You can do this! Just try to remember that much as you have to negotiate all the weirdness, it's not on you.

Abbie said...

Oh my goodness... it's like you're repeating my story (without the other woman). I've been struggling with the ups and downs of having two families just on my side of the wedding and hate how awkward it has become. J's situation is similar to Econo Boy's. Hang in there! Fingers crossed that everyone behaves on wedding day!!

LPC said...

Just remember that while you can't mandate how your parents behave towards eachother, you can make request as to how they behave towards you. If you want polite, they should do polite. If you want direct, they should do direct. It's the least they can do as grownups.

Words and Steel said...

ah- two standby wines for me too! Goats do Roam is great- one of the most consistent South African wines available widely in the US (along wit Mulderbosch).

The Pacific Rim Riesling's been off my list since last year. I heard Bonny Doon sold partially or entirely, and as such don't know how their wines will do in the long run :( bummer, because it's been one of my standby labels for a long while. dry Rieslings- I've been experimenting with different ones lately too. Haven't popped open the Ste. Michelle Riesling (NorCal) but I've heard good things. Maybe try that?

Words and Steel said...

ugh- wrong post. I was going to also say in response to THIS post-- sorry to hear about your troubles, I know exactly where you're coming from. Seriously, if you can, lay down the law on acceptable/unacceptable public wedding behavior. Its only fair that they be civil to one another at your wedding, at least the best they can manage!

Bride in Exile said...

Thanks for all of the support, guys! Fortunately, my parents do civil in public extremely well -- less than three months after they split up, they managed to be perfectly polite to each other at my senior piano recital. What they do less well at is leaving "the kids" out of it when they're frustrated or mad at each other. My big fear is that one of them will rush into my dressing room or pin me down during the reception and demand that I deal with whatever the other one is doing that's making them upset. I think they are both loving and sensible enough to not make the wedding day about them and their divorce, but I know it will be hard for my mom to see my dad there with The Other Woman, and hard for my dad to face a lot of people who are still pretty darn mad at him (i.e. my mother's family).

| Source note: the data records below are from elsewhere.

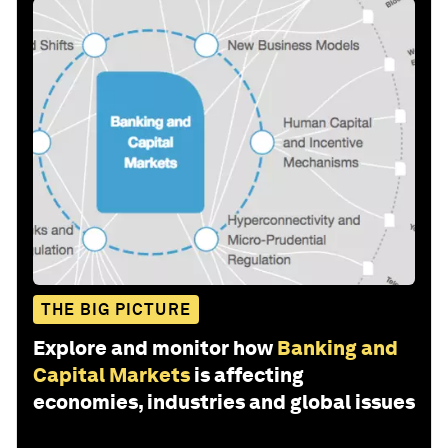
THE BIG PICTURE
Explore and monitor how
Banking and
Capital Markets
is affecting
economies, industries and global issues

On a more fun note -- Sweet T, I'll have to try the St. Michelle! I didn't realize Bonny Doon had been sold. That could definitely explain the big drop in quality we suffered with this bottle of Pacific Rim. Bummer.

Anonymous said...

Oh I am sorry to hear about this situation and the potential drama. My husband's stepdaughter got married last summer. M had asked Chris to walk her down the aisle a year before the wedding.

I (who is not The Other Woman -- I met Chris five years after he and M's mother split) did not meet M until last spring. I wanted to hear all about her wedding plans, but she was reluctant to talk. I told her that I suspected her mother probably would not be happy if I were at the wedding and that I did not expect to be invited, but I still wanted to hear all about it.

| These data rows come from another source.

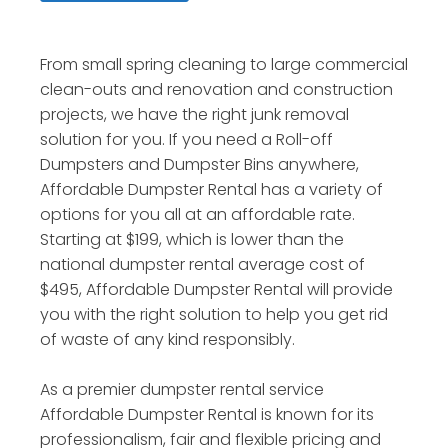
From small spring cleaning to large commercial
clean-outs and renovation and construction
projects, we have the right junk removal
solution for you. If you need a Roll-off
Dumpsters and Dumpster Bins anywhere,
Affordable Dumpster Rental has a variety of
options for you all at an affordable rate.
Starting at $199, which is lower than the
national dumpster rental average cost of
$495, Affordable Dumpster Rental will provide
you with the right solution to help you get rid
of waste of any kind responsibly.
As a premier dumpster rental service
Affordable Dumpster Rental is known for its
professionalism, fair and flexible pricing and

My husband and I thought we had the perfect solution -- he would attend without me -- but then M's mother told M that she didn't want Chris there! Chris had raised M and her sister since they were ten, had put them through college, etc (their dad never paid child support) and as I mentioned, M wanted Chris to walk her down the aisle. But M's mother pitched a fit and it was easier for M to submit than to fight.

I don't mind not going myself, but M's mother can forget any extension on the alimony, etc, based on the way she treated Chris. That was just mean. (OK, I have no interest in extending her alimony anyhow. I would rather fund our retirement. But still.)

PS The way I got through my wedding drama with outlaws who hate me and were drunk every night is with lots of drugs.